→ Things to do:
#1 Can you duplicate the literature review on water resources and firms from "2.1. The Relationship" up to and including "or pollution [31,32].", word for word?
#2 What comes next in the literature review on water resources and firms? Write the next part, picking up after its final sentence.

→ Document passage:
2. Literature Review

2.1. The Relationship between Water Resources and Economic Development

Studies suggest that water could restrain economic development through hydro-economic links if water decouples with economic development. For example, water supply disruption [26] and water-related public health [27] could raise direct economic losses. Through resource nexus, water could exacerbate conflicts among different users, thus further dampening economic development [28,29]. For example, Wang et al. [30] found that water resources are highly related to low carbon economic development. Therefore, hydrologists and economists use various hydro-economic models to seek the optimal exploitation and utilization scale of water resources to maximize production values or to minimize the costs of the reduced water supply or pollution [31,32].
The above studies mainly focus on the macro-level outcome of water conditions. The fact that water resources can limit economic development means that water resources can also have a very important impact on enterprises as micro-entities in the econom, yet existing studies rarely include water conditions and enterprise development in the same analytical framework.

2.2. The Impact of Nature on Firms

The environment faced by humans is composed of the natural environment (ecological sub-system) and the social environment (social sub-system). The ecological sub-system expands from the initial natural resources to include natural resources and the natural environment [33], while the social sub-system includes the socio-political-economic context, governance systems, and actors [34]. Social-ecological systems (SES) theory assumes that ecological and social sub-systems do not exist in isolation from each other but interact to have a significant impact on the system as a whole [35]. However, the socio-ecological systems theory does not require the researcher to focus on the system as a whole but rather needs to specify the level and object of the research, i.e., what subsystems, what institutions, what types of actors, etc. the researcher is focusing on [34]. In studies that address the firm as an actor, scholars have long focused on the impact of socio-environmental factors, falling into a socio-centric perspective and neglecting the direct impact that natural resources and the environment (the ecosystem subsystem) itself may have on firm development [11,12,13,14].

→ Exercise data:
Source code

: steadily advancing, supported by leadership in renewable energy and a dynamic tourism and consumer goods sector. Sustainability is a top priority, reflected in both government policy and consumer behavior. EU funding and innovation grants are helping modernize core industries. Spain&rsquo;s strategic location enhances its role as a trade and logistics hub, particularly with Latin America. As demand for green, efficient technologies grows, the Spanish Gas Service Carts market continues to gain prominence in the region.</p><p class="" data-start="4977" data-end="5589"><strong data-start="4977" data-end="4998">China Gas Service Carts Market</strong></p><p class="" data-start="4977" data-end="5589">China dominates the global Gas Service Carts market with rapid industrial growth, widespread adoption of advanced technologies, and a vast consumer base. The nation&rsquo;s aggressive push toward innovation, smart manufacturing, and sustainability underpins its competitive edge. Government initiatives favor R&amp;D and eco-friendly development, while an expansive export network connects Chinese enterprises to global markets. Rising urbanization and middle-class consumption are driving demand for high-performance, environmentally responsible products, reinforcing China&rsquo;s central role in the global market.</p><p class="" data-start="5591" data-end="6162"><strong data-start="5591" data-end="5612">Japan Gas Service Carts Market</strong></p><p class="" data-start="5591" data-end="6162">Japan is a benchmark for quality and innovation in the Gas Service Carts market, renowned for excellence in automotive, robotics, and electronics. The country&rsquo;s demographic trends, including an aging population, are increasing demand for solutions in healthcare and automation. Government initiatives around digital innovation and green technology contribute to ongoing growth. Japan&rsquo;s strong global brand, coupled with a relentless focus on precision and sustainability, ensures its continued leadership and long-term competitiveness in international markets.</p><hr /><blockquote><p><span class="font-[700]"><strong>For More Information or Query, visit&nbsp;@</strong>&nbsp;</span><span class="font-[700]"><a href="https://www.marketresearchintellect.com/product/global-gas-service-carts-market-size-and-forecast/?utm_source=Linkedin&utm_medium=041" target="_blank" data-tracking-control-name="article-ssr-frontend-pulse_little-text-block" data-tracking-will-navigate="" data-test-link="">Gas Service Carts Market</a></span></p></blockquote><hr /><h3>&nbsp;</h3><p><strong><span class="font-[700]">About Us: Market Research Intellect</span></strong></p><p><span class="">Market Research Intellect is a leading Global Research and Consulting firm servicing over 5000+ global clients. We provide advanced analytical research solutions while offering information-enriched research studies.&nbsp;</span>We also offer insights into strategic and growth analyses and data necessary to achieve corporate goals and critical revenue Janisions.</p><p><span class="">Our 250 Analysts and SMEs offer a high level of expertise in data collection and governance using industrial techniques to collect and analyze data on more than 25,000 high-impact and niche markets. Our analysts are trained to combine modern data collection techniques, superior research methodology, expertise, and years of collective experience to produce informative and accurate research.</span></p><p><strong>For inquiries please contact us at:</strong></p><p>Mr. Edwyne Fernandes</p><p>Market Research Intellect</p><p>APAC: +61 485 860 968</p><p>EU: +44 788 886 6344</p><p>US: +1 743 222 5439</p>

→ Outputs for the tasks:
#1
2.1. The Relationship between Water Resources and Economic Development

Studies suggest that water could restrain economic development through hydro-economic links if water decouples with economic development. For example, water supply disruption [26] and water-related public health [27] could raise direct economic losses. Through resource nexus, water could exacerbate conflicts among different users, thus further dampening economic development [28,29]. For example, Wang et al. [30] found that water resources are highly related to low carbon economic development. Therefore, hydrologists and economists use various hydro-economic models to seek the optimal exploitation and utilization scale of water resources to maximize production values or to minimize the costs of the reduced water supply or pollution [31,32].

#2
Attention to the interactions between ecosystems and social systems has gradually emerged in recent years, but most studies have focused on the environment and macroeconomic and political factors, such as environmental and economic development [36] and pollution and environmental regulation [22,37]. A small number of scholars also analyze data from the perspective of the firm as an actor, i.e., they study the impact of natural resources and the environment on firm development. These studies have concluded that the deterioration of the natural environment significantly increases the labor costs of firms, as a harsh natural environment not only makes the region lose its talent attractiveness to a certain extent [36] but also accelerates the brain drain from the region and increases the cost of acquiring highly qualified talent for firms [38]. Exposure of employees to the harsh natural environment increases the risk of illness [39], which also becomes a hidden employment cost for companies. Secondly, the natural environment not only reduces the productivity of a company by affecting the productive mood and work behavior of its employees [40,41] but also affects its business efficiency by influencing its trade transactions [42]. The deterioration of the natural environment also increases the likelihood that companies will experience environmental disasters, thereby increasing the risk of damage to equipment, supply chains, and production [15,43,44].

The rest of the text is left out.